La meilleure pour la fin, le titulaire de la subtile et acidulée « Lettre à monsieur le Préfet », Moussa Cissé qui est aujourd’hui.. Je ne vous ferais pas l’offense de vous demander de le chercher dans le panier des bouffons-bouffe urs actuels du Palais.
Donc il y avait la presse libre, courageuse, il y avait la presse caporalisée, même s’il s’y trouvait des exceptions notables dont j’oublie les noms – comme ce poète journaliste de Horoya, (Goto Zomou ??). Ou les animateurs et programmateurs de l’excellente émission de télévision libre, « Forum », première version. Donc, il ne faut pas tout mélanger 1) Presse libre et presse d’Etat,2) Anciens et nouveaux de cette presse libre qui risquaient aussi, beaucoup, y compris leur vie. Le courage à cette époque, c’était d’avord une manière de faire son métier, Pas seulement en allant voir Alpha. Tous les nouveaux « courageux » cités ou pas par Alpha Condé, sont une génération de jeunes loups, venus après ou ayant fait leurs griffes sous l’œil vigilant des « anciens » dont on ne cite pas un. (Comme El Béchir très jeune à l’époque, peut-être, Bébel, moins sûr pour ce dernier). C’est vrai que Tibou était pugnace, se faisant la tête de plus d’un dir. nat introduit au Palais de l’époque, qu’il a fait la tôle, mais c’est parce qu’il avait écrit une « intéressante » voire caressante brochure sur Conté qu’il en est sorti, je prends Kiri Di à témoin. En parlant de Tibou et de Ben Daouda Sylla, Alpha fait (sciemment ?), l’amalgame de deux périodes historiquement différentes et de deux journalismes « politiquement » et radicalement distincts..Que ceux, qui sont nombreux, que j’ai dû oublier de citer me pardonnent, je bois aussi le lait de l’amnésie nationale.

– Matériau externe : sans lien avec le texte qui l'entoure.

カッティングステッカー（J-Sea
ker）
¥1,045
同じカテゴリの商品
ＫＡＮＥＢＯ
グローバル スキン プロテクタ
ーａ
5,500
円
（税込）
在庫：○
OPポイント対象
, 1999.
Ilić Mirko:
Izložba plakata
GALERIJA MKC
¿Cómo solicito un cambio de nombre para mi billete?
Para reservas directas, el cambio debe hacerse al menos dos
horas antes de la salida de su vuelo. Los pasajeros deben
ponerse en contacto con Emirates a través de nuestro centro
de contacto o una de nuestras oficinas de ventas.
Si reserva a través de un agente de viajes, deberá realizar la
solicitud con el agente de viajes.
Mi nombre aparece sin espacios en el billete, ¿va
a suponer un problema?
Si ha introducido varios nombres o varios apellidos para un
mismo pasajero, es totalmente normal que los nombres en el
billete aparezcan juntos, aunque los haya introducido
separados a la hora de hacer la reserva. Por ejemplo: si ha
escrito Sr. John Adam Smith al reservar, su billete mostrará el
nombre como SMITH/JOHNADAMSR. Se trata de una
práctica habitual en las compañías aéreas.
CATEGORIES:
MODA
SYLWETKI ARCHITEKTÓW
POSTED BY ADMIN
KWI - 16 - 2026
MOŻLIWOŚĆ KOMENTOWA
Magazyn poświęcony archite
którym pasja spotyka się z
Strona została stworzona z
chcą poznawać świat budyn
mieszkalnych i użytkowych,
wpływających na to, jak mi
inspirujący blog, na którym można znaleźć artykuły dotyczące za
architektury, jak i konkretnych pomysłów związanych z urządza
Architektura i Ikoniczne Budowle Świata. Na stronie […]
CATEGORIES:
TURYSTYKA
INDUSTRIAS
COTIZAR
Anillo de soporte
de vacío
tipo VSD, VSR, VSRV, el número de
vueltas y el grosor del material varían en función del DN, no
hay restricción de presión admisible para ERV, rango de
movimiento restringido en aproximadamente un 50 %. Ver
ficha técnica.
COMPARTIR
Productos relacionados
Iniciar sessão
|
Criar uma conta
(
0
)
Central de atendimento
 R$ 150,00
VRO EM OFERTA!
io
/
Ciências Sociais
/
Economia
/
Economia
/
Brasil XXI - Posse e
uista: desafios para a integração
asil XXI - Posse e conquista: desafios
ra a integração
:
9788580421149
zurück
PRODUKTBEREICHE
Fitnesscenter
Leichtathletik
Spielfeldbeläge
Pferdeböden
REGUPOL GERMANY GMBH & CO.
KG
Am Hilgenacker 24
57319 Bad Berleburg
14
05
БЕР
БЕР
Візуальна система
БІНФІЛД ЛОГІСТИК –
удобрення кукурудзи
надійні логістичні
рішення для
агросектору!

PS : puisqu’Alpha cite de Baïdy Guèye Aribot, qui n’est pas journaliste, il en est d’Aribot comme de toute la société civile. Alpha était aussi « infréquentable » que Ba Banque mondiale, et que même Siradiou Diallo et d’autres, (comme le Facinet de l’UNPG !) .Ce sont Siradiou, Ahmed Tidiane Cissé et Ba Mamadou qui se tenaient la main pour affronter les bombes lacrymogènes, et parfois les tirs à balles réelles qu’il état le plus souvent risqué de fréquenter, quand on pointait à « ma télévision ou simplement « dans mes ministères » ! A l’époque, Baïdy Guèye Aribot, Konaté, Diop, Dadis, Keïra ( ?) distribuaient des en cachette des brûlots (Seguetis, « le poisson pourrit par la tête »..du MND ou des cartes du RPG ou « Dinguiraye-mati n » de Ba M, à moins d’en posséder comme Aloussény Makanéra, le ministre, jeune militant de l’UNR à Fria. (J’espère qu’il sortira indemne de l’accident qu’il vient de subir et serait dans un état critique). J’ai des papiers signés de « jeunes patriotes » de l’époque, comme Bantama, Ibrahima Korouma, Amadou Camara de Damaro. « Ca vient des jeunes » patriotes, JT-Sénior », me disait Malick Condé, avant de les poster au site – disparu –waati.com.. Un jour, j’irai leur demander du pognon à ces patrons, «Excellences et Honorable », jeunesse devenue des quadras, à défaut, je balance toute ça et d’autres papiers arrachés aux rats de mes archives, sur la Toile déjà froissée par tant d’amnésie et d’impostures tous azimuts.